═════ SOURCE TEXT ═════
I voted Remain not because I like the EU, but because the best thing to do in the build up to the referendum was to promote the Remain campaign and vote accordingly for there is no doubt that the Leave campaign was characterised by xenophobia and racism. This time, one should clearly have voted to stay in, but if the Left were stronger in the UK – if for example there was a socialist government in power – I would have likely voted Leave in order to encourage a certain political distancing from neoliberal policy-making. Now the highly-controversial decision to leave has been made, perhaps there can be a more open conversation about the vast problems with the EU itself, which are explicit, and indeed some of the shortfalls of Tillmans’ campaign which was, frankly, starry-eyed bourgeois propaganda at its best.
═════ PROVIDED RECORDS ═════
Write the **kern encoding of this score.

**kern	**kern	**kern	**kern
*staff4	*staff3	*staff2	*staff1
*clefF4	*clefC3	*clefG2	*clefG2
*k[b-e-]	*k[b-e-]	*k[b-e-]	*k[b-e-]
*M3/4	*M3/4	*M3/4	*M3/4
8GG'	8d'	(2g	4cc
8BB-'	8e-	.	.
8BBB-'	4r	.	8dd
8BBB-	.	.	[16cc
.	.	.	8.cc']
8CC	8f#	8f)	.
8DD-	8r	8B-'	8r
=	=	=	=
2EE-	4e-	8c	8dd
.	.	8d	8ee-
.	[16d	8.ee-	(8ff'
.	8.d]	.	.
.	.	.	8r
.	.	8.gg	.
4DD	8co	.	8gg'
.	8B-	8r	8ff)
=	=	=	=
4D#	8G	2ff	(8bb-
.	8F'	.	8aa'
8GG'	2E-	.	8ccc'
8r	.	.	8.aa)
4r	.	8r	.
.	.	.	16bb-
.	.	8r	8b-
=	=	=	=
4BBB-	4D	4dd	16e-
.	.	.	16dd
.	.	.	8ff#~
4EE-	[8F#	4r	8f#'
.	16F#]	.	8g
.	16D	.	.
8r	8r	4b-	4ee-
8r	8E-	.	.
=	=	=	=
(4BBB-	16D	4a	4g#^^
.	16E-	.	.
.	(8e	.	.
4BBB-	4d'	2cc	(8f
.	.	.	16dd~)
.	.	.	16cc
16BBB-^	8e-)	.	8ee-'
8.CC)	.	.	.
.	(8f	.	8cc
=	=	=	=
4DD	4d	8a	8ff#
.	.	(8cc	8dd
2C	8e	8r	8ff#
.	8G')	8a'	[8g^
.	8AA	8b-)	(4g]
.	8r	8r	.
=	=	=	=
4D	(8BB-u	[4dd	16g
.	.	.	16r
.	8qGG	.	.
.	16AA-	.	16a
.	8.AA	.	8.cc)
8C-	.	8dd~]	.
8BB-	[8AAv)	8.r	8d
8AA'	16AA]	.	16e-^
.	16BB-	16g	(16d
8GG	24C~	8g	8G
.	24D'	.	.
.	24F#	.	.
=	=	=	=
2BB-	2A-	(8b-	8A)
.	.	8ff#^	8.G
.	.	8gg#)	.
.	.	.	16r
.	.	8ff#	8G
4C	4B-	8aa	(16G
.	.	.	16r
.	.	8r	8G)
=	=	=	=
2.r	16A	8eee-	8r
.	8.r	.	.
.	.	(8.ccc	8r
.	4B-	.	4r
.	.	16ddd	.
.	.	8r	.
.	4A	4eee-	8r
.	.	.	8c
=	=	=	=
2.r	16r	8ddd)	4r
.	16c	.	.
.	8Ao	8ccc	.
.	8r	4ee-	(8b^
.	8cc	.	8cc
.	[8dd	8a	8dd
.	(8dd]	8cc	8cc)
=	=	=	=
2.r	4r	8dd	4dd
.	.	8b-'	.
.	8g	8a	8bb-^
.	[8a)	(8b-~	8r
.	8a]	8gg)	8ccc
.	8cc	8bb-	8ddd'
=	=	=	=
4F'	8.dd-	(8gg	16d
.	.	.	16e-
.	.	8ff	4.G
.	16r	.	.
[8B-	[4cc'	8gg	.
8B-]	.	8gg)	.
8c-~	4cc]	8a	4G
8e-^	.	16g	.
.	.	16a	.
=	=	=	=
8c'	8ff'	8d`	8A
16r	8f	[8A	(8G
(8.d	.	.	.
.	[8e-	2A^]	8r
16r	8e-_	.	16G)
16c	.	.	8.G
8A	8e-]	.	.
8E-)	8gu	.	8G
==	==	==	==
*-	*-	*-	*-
═════
WHAT IS NEEDED
In the text on the Brexit referendum, what does the writer say the Leave campaign was characterized by, please?

THE RESULT
Xenophobia and racism.